Postdoctoral Positions at
Univ. of Florida,
Fermilab Astrophysics Center,
Princeton University
;
Visiting Assistant Professor at
Univ. of Notre Dame.

Hubble Deep Field South

RESEARCH DESCRIPTION

My research has focused on extracting fundamental physics from cosmological data, in particular, probing dark energy and early universe physics using supernovae (SNe), cosmic microwave background anisotropy (CMB), and cosmic large scale structure data.

I. Probing Dark Energy.
Dark energy, a mysterious energy component of the universe with negative pressure, has caused the observed acceleration of the expansion rate of the universe. Solving the mystery of the nature of dark energy is the most important problem in cosmology today. Dark energy can be probed using various techniques, most notably, using Type Ia supernovae (SNe Ia) as cosmological standard candles. I have done fundamental work in the use of supernovae to probe dark energy. My work has ranged from survey strategy, optimal data analysis, to the modeling of weak lensing effects.

Here is some of the work that I have done:

Survey Strategy: I did the feasibility study of a deep supernova survey on a dedicated telescope in 1998; the number of supernovae expected from such a survey surprised and encouraged many observers. In 2001, I studied the relative merits of a very deep survey of supernovae as compared to shallower wide-field surveys in placing constraints on dark energy. Based on this, I have developed a mission concept for the NASA-DOE Joint Dark Energy Mission (JDEM), Joint Efficient Dark-energy Investigation (JEDI), in collaboration with Arlin Crotts (Columbia) and Peter Garnavich (Notre Dame).
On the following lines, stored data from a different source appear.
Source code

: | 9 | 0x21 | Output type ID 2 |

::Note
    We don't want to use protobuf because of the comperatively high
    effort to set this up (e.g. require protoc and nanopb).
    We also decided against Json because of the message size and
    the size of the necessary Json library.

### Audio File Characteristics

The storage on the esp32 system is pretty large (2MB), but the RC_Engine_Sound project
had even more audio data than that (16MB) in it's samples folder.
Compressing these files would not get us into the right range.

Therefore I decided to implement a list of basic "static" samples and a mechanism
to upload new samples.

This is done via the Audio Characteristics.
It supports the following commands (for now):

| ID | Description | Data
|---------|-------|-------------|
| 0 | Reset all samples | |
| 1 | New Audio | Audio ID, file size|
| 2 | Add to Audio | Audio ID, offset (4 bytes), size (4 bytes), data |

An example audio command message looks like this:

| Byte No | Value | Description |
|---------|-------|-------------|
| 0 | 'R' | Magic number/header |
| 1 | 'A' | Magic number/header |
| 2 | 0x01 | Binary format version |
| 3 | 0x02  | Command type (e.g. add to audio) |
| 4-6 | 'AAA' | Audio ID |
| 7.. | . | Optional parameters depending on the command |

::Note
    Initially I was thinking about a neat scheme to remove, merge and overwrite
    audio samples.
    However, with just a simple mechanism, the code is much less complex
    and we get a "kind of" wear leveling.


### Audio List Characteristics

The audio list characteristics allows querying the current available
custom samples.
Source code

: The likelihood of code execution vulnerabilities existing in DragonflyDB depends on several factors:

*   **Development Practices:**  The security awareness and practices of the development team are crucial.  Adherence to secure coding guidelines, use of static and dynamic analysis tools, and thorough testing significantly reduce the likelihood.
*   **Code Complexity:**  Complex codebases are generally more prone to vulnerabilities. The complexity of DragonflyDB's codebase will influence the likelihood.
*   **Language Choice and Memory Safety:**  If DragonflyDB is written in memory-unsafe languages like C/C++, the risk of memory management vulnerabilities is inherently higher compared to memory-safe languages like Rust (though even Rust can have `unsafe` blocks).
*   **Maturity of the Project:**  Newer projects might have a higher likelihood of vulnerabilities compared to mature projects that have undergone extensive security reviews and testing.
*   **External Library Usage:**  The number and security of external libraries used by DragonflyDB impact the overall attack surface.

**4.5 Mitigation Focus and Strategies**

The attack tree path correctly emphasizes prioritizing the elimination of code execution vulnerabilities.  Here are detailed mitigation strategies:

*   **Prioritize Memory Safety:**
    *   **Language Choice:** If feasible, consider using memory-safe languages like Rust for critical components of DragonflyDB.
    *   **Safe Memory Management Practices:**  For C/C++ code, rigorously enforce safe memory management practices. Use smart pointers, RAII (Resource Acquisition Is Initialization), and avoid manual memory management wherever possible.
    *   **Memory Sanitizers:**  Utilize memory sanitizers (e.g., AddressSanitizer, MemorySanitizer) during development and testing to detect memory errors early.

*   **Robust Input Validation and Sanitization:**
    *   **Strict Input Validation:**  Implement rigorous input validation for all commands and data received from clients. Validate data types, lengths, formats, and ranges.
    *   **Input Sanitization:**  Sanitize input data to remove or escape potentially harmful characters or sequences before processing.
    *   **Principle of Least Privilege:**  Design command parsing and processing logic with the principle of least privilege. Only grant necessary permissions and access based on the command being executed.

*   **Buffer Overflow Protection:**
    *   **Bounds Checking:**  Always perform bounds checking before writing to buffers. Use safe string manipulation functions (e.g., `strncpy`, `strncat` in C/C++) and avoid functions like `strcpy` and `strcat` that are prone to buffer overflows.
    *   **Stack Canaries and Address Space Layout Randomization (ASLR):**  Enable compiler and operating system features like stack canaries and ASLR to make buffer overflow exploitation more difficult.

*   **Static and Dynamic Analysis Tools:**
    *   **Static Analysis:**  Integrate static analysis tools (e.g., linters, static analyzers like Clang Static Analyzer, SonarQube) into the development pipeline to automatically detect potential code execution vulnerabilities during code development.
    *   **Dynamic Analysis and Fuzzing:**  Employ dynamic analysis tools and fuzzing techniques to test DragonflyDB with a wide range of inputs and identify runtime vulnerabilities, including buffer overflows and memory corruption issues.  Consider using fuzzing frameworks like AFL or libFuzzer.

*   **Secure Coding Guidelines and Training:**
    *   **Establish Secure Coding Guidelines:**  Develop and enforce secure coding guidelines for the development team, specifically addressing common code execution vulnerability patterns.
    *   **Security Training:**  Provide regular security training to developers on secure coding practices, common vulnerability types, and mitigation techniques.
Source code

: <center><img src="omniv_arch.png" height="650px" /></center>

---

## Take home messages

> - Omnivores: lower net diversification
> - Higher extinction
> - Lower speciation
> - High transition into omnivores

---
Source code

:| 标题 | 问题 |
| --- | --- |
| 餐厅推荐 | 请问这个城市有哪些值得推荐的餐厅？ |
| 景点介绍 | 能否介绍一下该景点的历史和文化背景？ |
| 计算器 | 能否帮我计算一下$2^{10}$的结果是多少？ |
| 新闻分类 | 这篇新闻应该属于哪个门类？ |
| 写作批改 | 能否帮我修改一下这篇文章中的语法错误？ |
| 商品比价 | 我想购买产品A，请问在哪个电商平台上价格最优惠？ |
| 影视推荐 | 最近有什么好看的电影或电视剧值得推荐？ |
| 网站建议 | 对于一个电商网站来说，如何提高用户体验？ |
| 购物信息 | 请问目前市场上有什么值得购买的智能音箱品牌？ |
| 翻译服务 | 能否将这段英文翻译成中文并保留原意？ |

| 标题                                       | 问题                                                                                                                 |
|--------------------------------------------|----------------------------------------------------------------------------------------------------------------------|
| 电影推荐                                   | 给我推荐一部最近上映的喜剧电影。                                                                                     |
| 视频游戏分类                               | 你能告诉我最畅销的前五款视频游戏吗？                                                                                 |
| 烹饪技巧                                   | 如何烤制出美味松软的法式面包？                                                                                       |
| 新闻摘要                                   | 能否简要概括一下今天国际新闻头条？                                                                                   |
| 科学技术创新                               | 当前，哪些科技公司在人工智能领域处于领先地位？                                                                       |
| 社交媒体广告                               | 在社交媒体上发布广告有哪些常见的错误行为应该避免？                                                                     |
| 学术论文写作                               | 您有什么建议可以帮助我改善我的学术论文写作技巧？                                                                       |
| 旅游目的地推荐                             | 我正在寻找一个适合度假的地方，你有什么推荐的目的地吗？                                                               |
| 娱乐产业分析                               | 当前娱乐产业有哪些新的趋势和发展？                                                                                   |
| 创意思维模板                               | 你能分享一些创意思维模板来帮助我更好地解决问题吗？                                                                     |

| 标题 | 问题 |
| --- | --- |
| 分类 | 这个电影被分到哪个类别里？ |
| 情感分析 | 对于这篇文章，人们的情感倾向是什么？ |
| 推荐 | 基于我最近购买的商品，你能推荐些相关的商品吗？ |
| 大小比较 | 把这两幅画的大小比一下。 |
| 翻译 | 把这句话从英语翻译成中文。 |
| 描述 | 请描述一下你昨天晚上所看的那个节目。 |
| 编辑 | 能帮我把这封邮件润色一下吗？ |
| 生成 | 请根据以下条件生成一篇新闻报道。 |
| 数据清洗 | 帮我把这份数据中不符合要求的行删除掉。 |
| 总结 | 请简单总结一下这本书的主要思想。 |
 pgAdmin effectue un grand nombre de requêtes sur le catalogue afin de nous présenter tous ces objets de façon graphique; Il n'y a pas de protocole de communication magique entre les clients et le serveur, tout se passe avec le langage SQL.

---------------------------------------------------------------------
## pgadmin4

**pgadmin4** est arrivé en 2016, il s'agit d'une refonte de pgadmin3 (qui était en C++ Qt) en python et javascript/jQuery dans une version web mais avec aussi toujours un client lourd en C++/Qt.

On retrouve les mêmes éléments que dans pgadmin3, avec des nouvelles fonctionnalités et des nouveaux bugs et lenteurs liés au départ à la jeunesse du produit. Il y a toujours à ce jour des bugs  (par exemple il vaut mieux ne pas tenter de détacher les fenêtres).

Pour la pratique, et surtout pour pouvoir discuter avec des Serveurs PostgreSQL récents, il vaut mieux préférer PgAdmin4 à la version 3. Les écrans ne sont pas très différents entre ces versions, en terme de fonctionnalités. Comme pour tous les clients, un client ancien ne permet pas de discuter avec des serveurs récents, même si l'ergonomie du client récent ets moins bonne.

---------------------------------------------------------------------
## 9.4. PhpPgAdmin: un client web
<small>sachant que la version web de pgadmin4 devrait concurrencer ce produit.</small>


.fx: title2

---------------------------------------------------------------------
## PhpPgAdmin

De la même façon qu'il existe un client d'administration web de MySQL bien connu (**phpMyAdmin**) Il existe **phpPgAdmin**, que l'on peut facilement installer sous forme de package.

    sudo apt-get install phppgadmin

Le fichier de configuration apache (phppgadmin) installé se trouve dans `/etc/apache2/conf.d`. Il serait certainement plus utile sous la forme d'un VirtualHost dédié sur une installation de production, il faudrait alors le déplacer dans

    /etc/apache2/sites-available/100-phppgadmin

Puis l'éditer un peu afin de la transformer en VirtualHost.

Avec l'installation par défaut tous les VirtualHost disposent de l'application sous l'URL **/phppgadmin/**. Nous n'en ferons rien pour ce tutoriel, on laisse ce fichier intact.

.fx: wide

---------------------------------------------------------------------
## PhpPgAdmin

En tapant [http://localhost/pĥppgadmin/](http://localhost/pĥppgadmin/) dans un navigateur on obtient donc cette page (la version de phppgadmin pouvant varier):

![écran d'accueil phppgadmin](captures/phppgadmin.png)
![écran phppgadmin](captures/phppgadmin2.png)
Extracting Dark Energy Constraints from Data: In a series of papers starting in 2001, I have shown the value in analyzing the dark energy density instead of (or in addition to) its equation of state. This is because the dark energy density is more closely related to observables (hence better constrained), and can also probe a greater range of dark energy models than the dark energy equation of state. I have also demonstrated the importance of making model-independent parametrizations of dark energy, and improving the robustness of the analysis by imposing priors from complementary observational data (such as cosmic microwave background and galaxy clustering) in a consistent manner (2001-2004). I have also worked on using weak lensing (2003), Lyman-alpha forest (2003), and galaxy clustering (2004) as complementary probes of dark energy. Wang & Tegmark (2004) gives the most up to date and accurate dark energy constraints from data. Wang & Tegmark (2005) presents a new robust data analysis technique and shows the potential of JEDI in measuring dark energy density.

Weak Lensing Systematic of Supernova Cosmology: I have shown how the weak lensing effect of supernovae can be analytically modeled by a universal probability density function derived from the matter power spectrum (2002). I set up a framework for removing or minimizing the effect of weak lensing of supernovae on cosmological constraints by flux-averaging (I have made my flux-averaging code available to the public on my website) (2000,2004). Most recently, I showed that weak lensing effects may have already begun to set in and must be dealt with in deriving robust constraints on dark energy (2005).